I am using following code to read from two datasets(lying on datalake) using SAS tokens. I am successfully able to read these dataset, but when I join between them, the authentication error is raised.

Steps:

  1. Set spark config for 1st dataset. (using sas token for 1st dataset)
  2. read dataset
  3. display dataset
  4. set spark config for 2nd dataset. (using sas token for 2nd dataset)
  5. read dataset
  6. display dataset
  7. join and show dataset

Now, It works fine till step-6 but fails on step-7. I believe the reason is on step-4, when I set config for 2nd dataset, the config for 1st dataset gets overwritten and hence, on step-7 when an action is performed using dataset-1, the authentication error occurs.

import json
from pyspark.sql import SparkSession
spark_session = SparkSession.builder.appName("test-app").getOrCreate()
datalake_name = "MY_STORAGE_ACCOUNT"

container_name = "MY_CONTAINER_NAME"

#################  Common Configs  ###########################

spark_session.conf.set(f"fs.azure.account.auth.type.{datalake_name}.dfs.core.windows.net", "SAS")
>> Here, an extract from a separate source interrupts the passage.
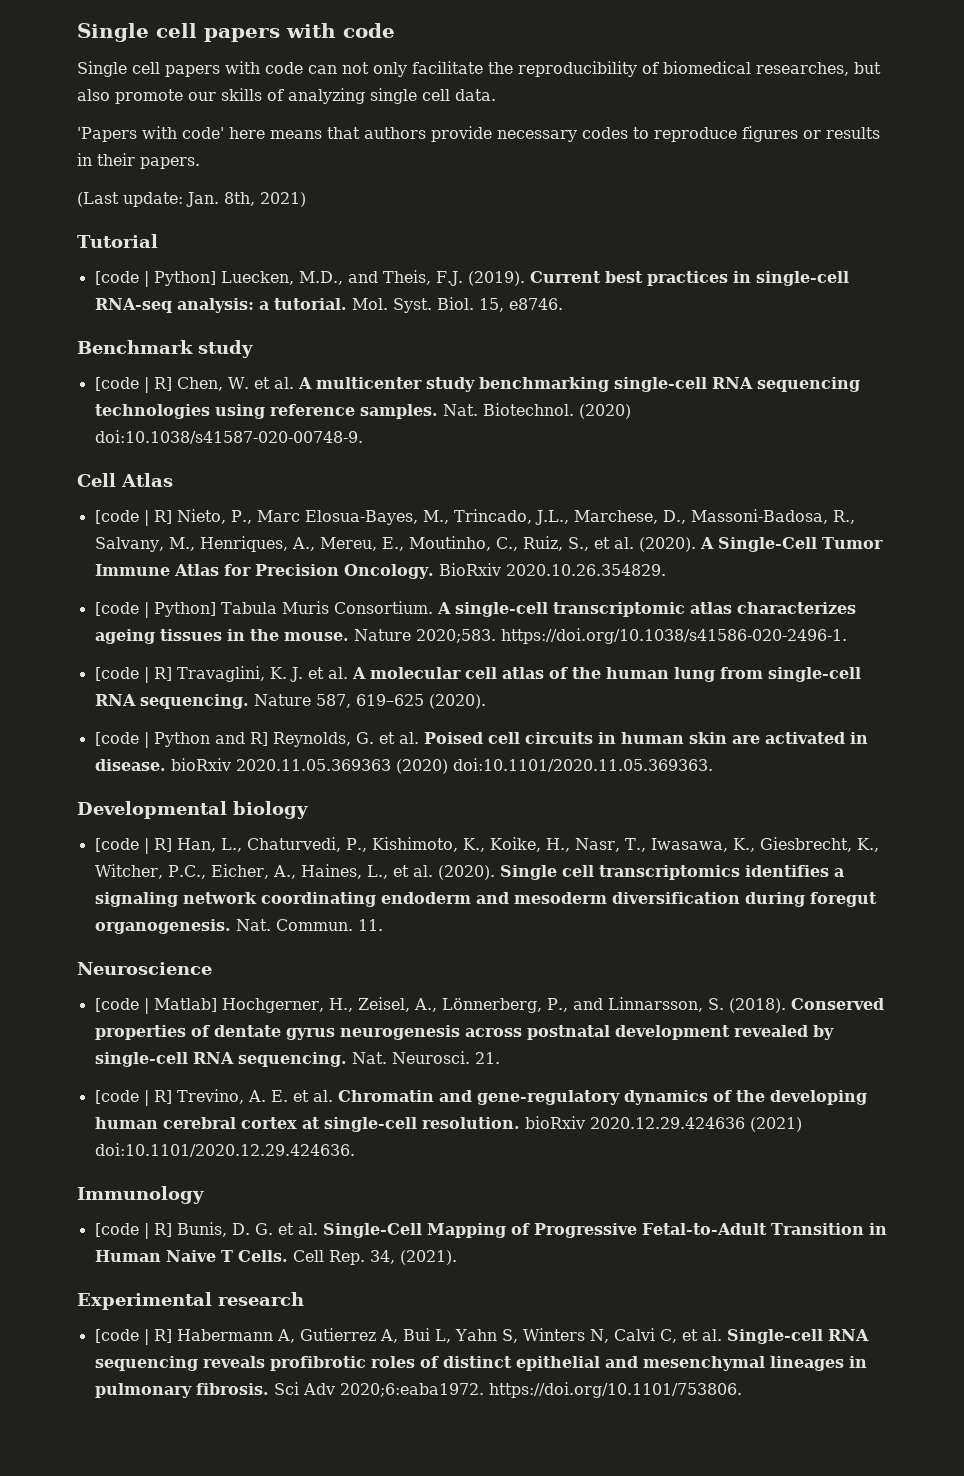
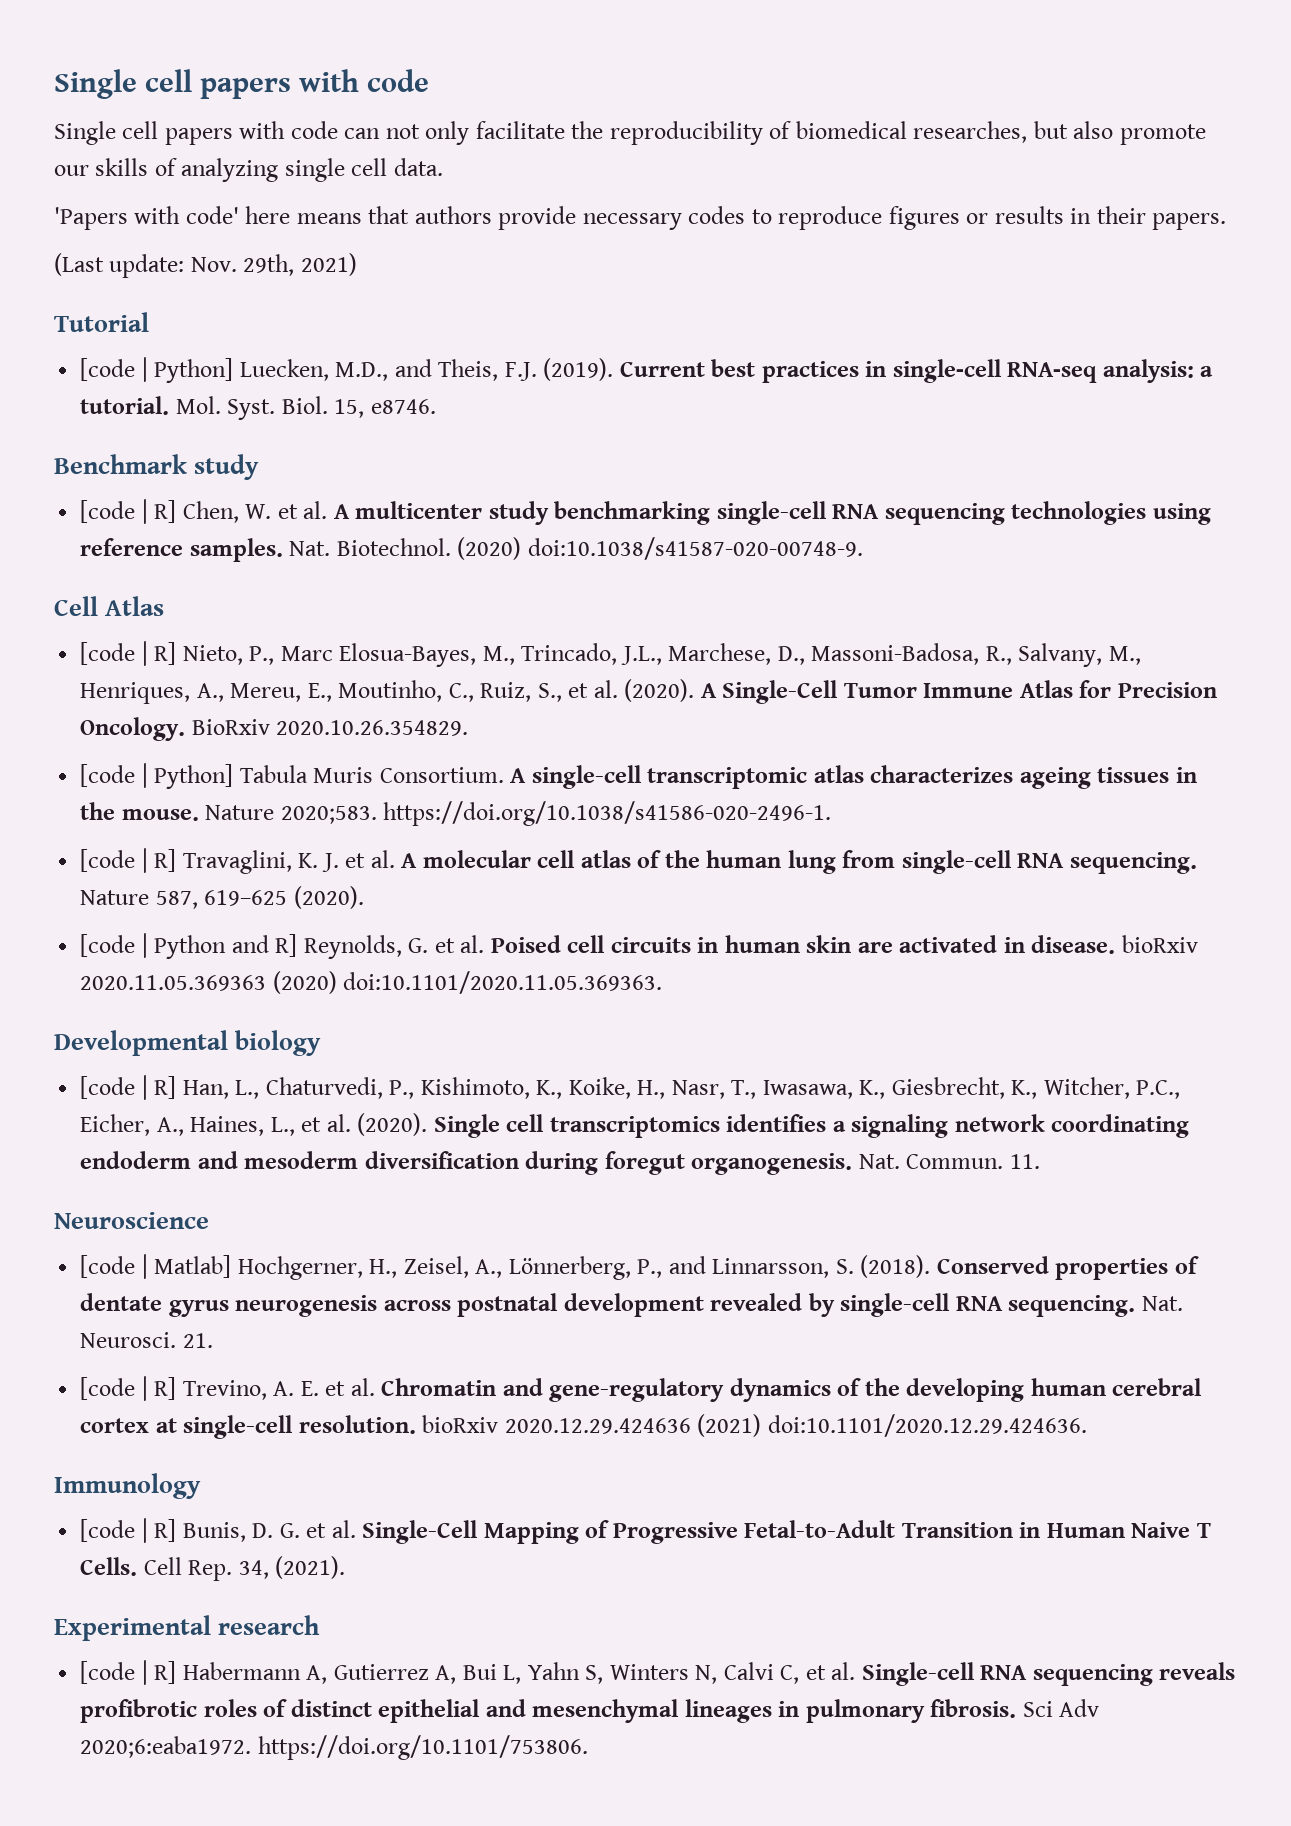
[186,192,255,207] Jan. 8th, -> [190,254,295,276] Nov. 29th,

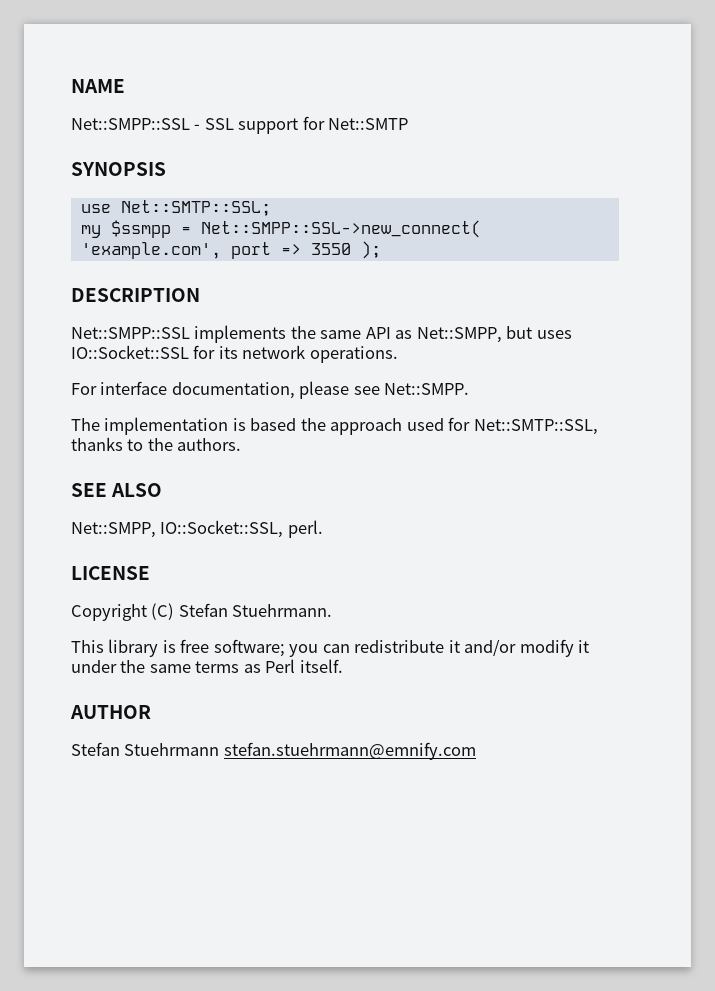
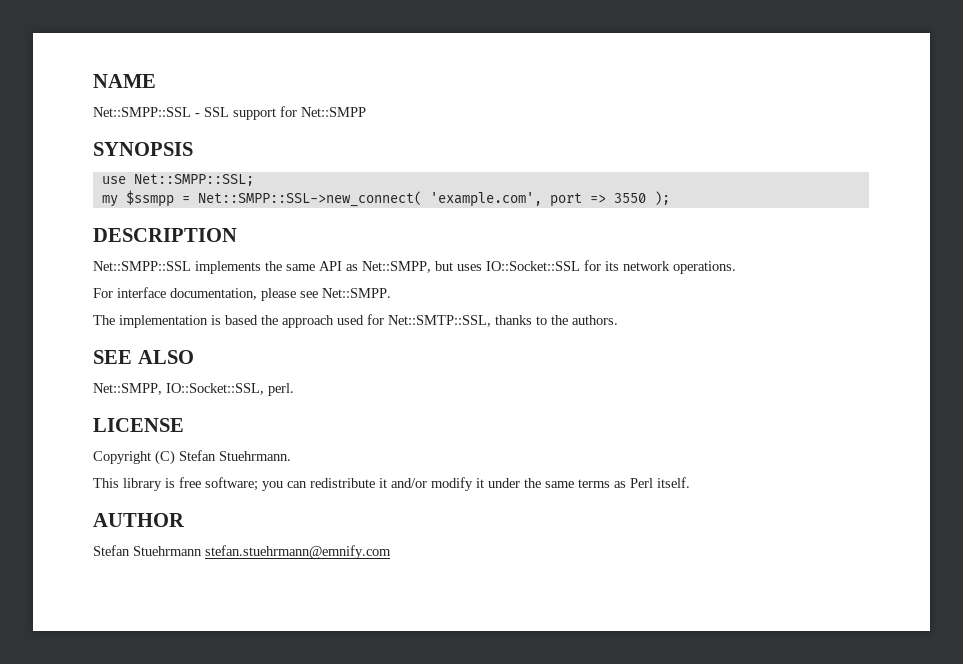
[328,118,409,130] Net::SMTP -> [301,107,366,117] Net::SMPP
[120,200,271,216] Net::SMTP::SSL; -> [133,174,254,186] Net::SMPP::SSL;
spark_session.conf.set(f"fs.azure.sas.token.provider.type.{datalake_name}.dfs.core.windows.net", "org.apache.hadoop.fs.azurebfs.sas.FixedSASTokenProvider")

################   Dataframe 1 Read   ##############################

spark_session.conf.set(f"fs.azure.sas.fixed.token.{datalake_name}.dfs.core.windows.net", "FIRST SAS TOKEN")

target_file_path = f"abfss://{container_name}@{datalake_name}.dfs.core.windows.net/folder_1/test_data"

df1 = spark_session.read.format("parquet").load(target_file_path)

#################  Dataframe 2 Read  ###############################

spark_session.conf.set(f"fs.azure.sas.fixed.token.{datalake_name}.dfs.core.windows.net", "SECOND SAS TOKEN")

target_file_path = f"abfss://{container_name}@{datalake_name}.dfs.core.windows.net/folder_2/test_data"

df2 = spark_session.read.format("parquet").load(target_file_path)



df3 = df2.join(df1)

df3.show()

Has anyone else ever faced this issue before? What should be the correct way to perform this? Please advise

1

There are 1 best solutions below

5
Bhavani On

It overwrites the Spark configuration when setting the Spark configuration for the second dataset. This may be the reason for the authentication error while joining two data frames. If the datasets are in one container, generate SAS at the container level as shown below:

enter image description here

Set Spark configuration with the generated SAS and join two data frames using the code below:

spark.conf.set("fs.azure", "org.apache.hadoop.fs.azure.NativeAzureFileSystem")
spark.conf.set("fs.azure.account.auth.type", "SAS")
spark.conf.set("fs.azure.sas.<containerName>.<storageAccountName>.blob.core.windows.net", "<SAS token>")
file_path = "folder1/cars.parquet"
file_path2 = "folder2/mt cars.parquet"
df2 = spark.read.format("parquet").load("wasbs://[email protected]/" + file_path)
df1 = spark.read.format("parquet").load("wasbs://[email protected]/" + file_path2)
df3 = df1.join(df2)
df3.show()

This will join the two data frames successfully as shown below:

enter image description here